Pastors spoil this, though, when they deem themselves to be the head of the church, declaring that “My church will be about diversity”, or “We will be the environmental church” or “We will be the church famous for all night prayer”.  Though this is called vision casting in some circles, I’d argue that it’s vision killing.  Make the environment your “big thing” and people passionate about prayer or racial reconciliation will feel marginalized.  Make social justice your central identity, and you run the risk of pushing people trying to reach the business world for Christ off the field.
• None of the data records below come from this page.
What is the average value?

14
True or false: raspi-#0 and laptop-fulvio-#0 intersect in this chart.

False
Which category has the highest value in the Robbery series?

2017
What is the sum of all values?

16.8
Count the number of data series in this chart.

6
The pastor’s job isn’t to make the church about their thing.  The pastor’s job is know his/her flock well enough to know the unique gifts and callings present within, and then fan those gifts into flame so that people will be able to use their gifts for their calling, rather than trying to use gifts they don’t have to fulfill a calling they don’t have, but have been told is their church’s vision.  After all, I Corinthians 12 says that God has given everyone a gift, a unique way of contributing to the story God is writing in the world.  It’s the job of the pastor to equip people to find their gifts, and help them find ways of using those gifts.  When this works, the church that arises isn’t the result of the pastor’s passions – or at the least, the only the pastors passions.  It will be an expression of the uniqueness of that gathering of Christ followers.  In our case it means there’s a homeless shelter, a community meal, a 12 step program, a meal bringing the generations of our church together, a prayer meeting, a wilderness ministry, a team presently in Africa, and more.  These things arise from gifts within the body more than the passions of the leader.  The leader is called, in other words, to serve the church, not the other way around.
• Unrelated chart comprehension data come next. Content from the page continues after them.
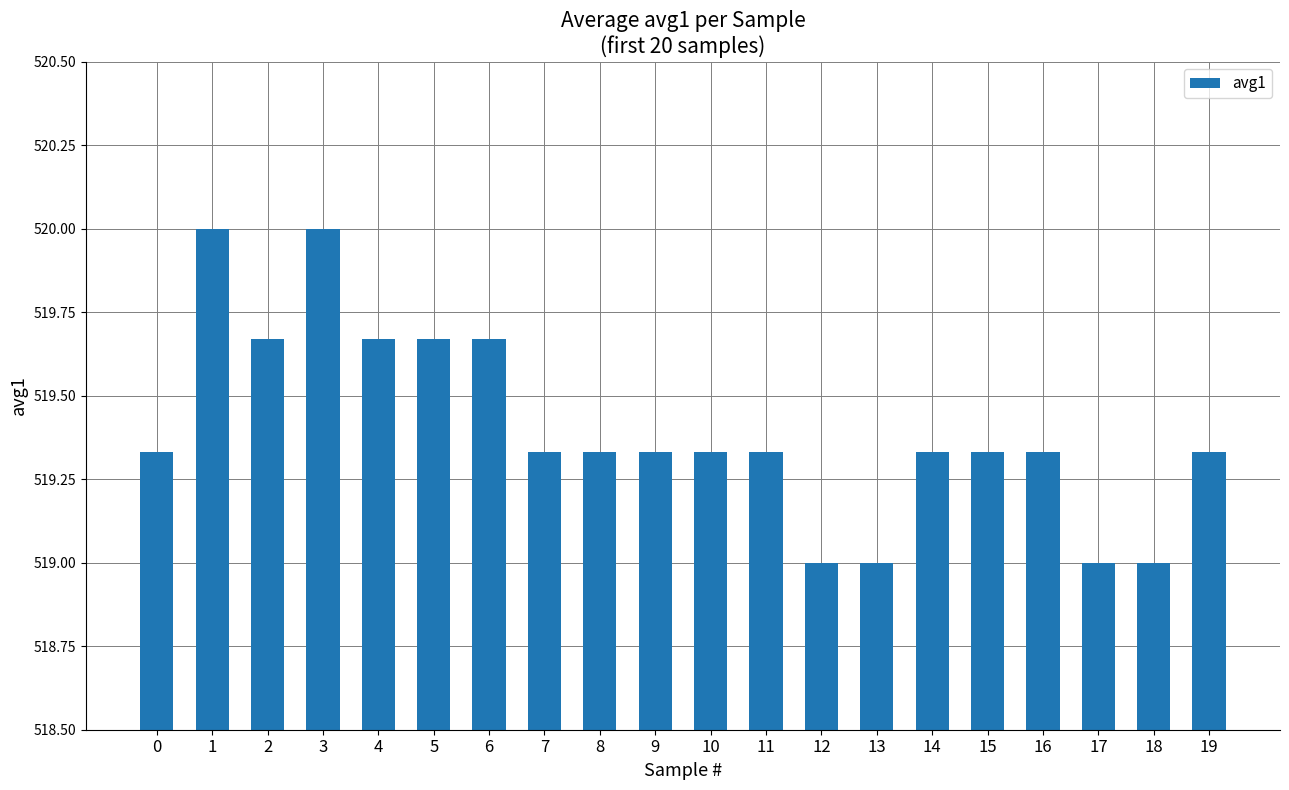

What is the change in value from 3 to 16?

-0.7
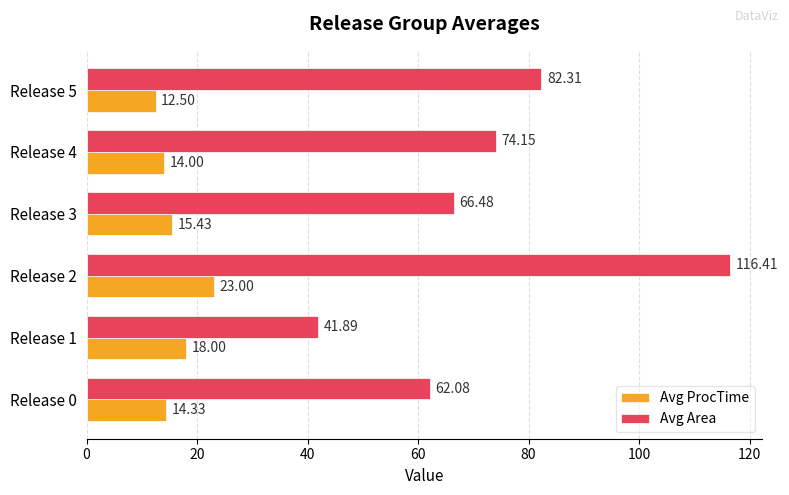

Which series has the widest spread of values?

Avg Area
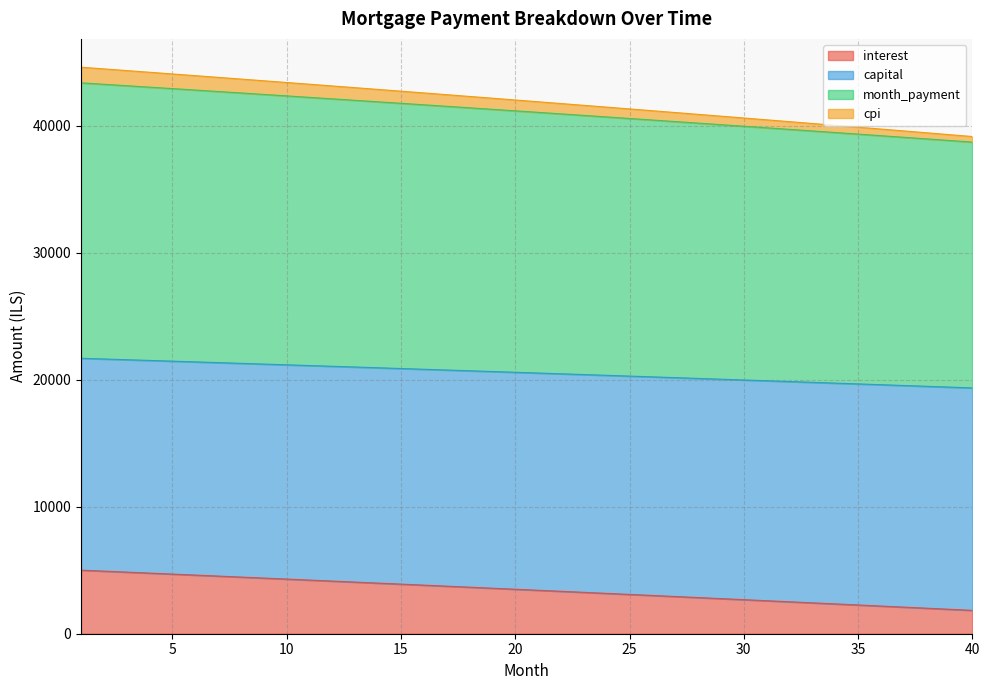

Does the chart have visible grid lines?

Yes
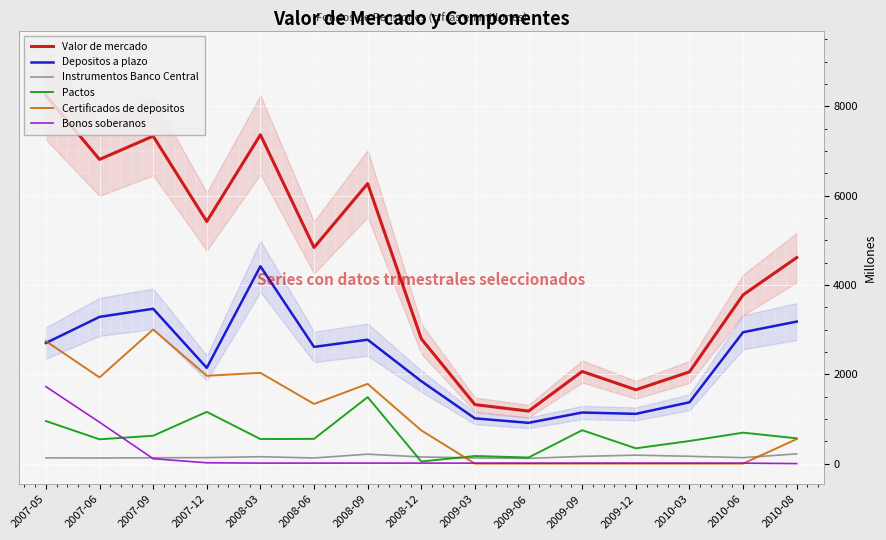

What is the difference between the highest and lowest values at 2008-12?

2785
This principle though, applies to more than pastors.  I’m of the conviction that we need to give each other space to grow and be transformed by Jesus, recognizing that God is shaping each of us in God’s own timetable.  For some people, the sexual ethic changes first.  For others it’s economics, or social justice, or the environment.  We see our own areas of transformation with 2020 vision and can’t imagine why everyone isn’t on board, praying, or fasting, or giving all their stuff away.  We’re also blind to our areas of resistance and stagnation.

Rather than imposing our transformation priorities and timetable on others, we’d do well to heed Jesus words about not judging.  Instead, why not approach each person has possibly having something to teach us so that we can, over time, gain insight into our own ongoing weaknesses?  Why not set out “looking for Jesus” in each and every person, following Paul’s advice to no longer consider any person “according the flesh”.  If we do this, more conversations will be delightful, more relationships will be redemptive, and the unique expressions of Christ found in various individuals and churches will be more celebrated, rather than judged because they’re “not like us”.  Judgement, especially with respect to how God is maturing another or how another is serving Christ, is not mine to give.  Learning IS mine to receive.  Are you with me?